UNDERSTANDING THE GEOCHEMISTRY OF SOUTHERN CALIFORNIA PLUTONIC ROCKS USING AUTOMATED MACHINE LEARNING
Over the past 70 years, machine learning has emerged as an option for analyzing multivariate data simultaneously and examining patterns in the geosciences. However, a tool-supported pipeline is lacking for geologists to apply machine learning from data preparation to model evaluation. Here we present a pipeline to guide geologists in applying automated machine learning (autoML) to multivariate data. It uses an open web application developed with Python.

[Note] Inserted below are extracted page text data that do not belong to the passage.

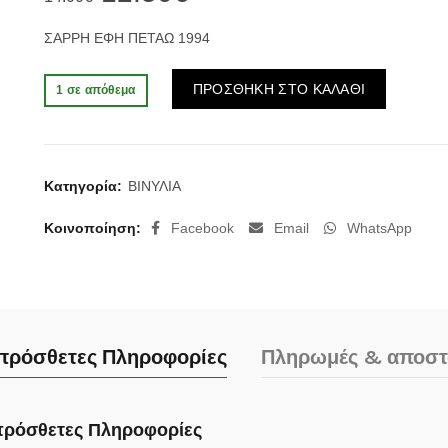
price
τρέχουσα
ΣΑΡΡΗ ΕΦΗ ΠΕΤΑΩ 1994
was:
τιμή
Alternativ
ΠΡΟΣΘΗΚΗ ΣΤΟ ΚΑΛΑΘΙ
1 σε απόθεμα
14.00€.
είναι:
12.50€.
Κατηγορία:
ΒΙΝΥΛΙΑ
Κοινοποίηση
Facebook
Email
WhatsApp
πρόσθετες Πληροφορίες
Πληρωμές & αποστ
ρόσθετες Πληροφορίες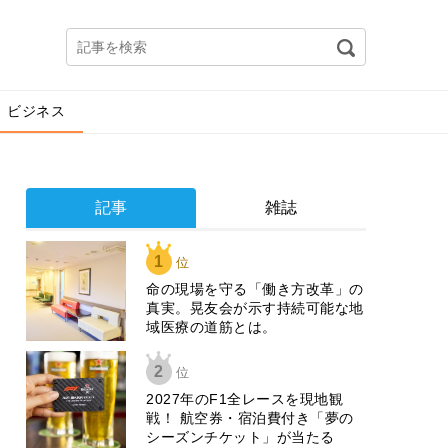
ビジネス
記事
雑誌
1
位
​命の現場を守る「働き方改革」の
真実。晃友会が示す持続可能な地
域医療の道筋とは。
2
位
2027年のF1全レースを現地観
戦！ 航空券・宿泊費付き「夢の
シーズンチケット」が当たる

We apply the pipeline to the 500 southern California plutonic geochemistry samples using both supervised and unsupervised learning algorithms.
Supervised learning algorithms were used to classify the samples: Decision Tree, K-Nearest Neighbors, Logistic Regression, Support Vector Machines, and Multi-Layer Perceptron. The model generated with the Decision Tree algorithm offered the best average accuracy (87%), precision (89%) and recall (89%) results and identified the decisions made during the classification.

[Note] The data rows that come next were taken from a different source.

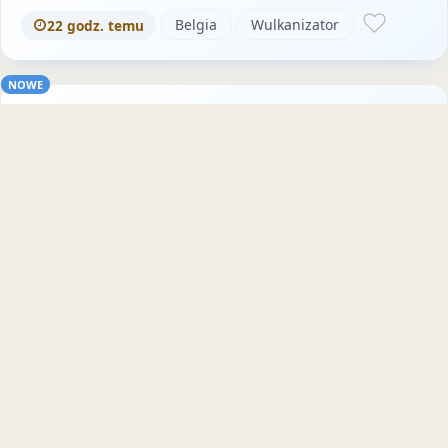
Belgia
Wulkanizator
22 godz. temu
NOWE
Betoniarz (Belgia)
Agencja Pośrednictwa Pracy NEXT s.c. poszukuje dla jednego z
klientów w Belgii najlepszych kandydatów do pracy w zawodzie:
Betoniarz (Belgia)…
Belgia
Betoniarz
22 godz. temu
NOWE
Kierownik Działu Utrzymania Form
Wtryskowych (Belgia)
Agencja Pośrednictwa Pracy NEXT s.c. poszukuje dla jednego z
klientów w Belgii najlepszych kandydatów do pracy w zawodzie:
Kierownik działu u…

Two unsupervised learning approaches of PCA and K-Means were used. Up to five principal components were selected to explain 72% of the data variance. These components were input to the K-Means clustering algorithm to generate three clusters. Components and clusters may be related to: 1) mafic to felsic differentiation with small ionic radius compatible elements (MgO, Co, V, Mn, and HREE) positive and large ionic radius incompatible elements (K2O, Rb, and LREE) negative; 2) pressure effects and magma source depth with Sr as positive and Y as negative and other REEs arranged between; and 3) water effects with immobile elements (Ta, Nb) positive and mobile alkali elements (Na, K, Rb, Cs) negative, and possibly also elements enhanced in hydrothermal deposits and radioactive elements.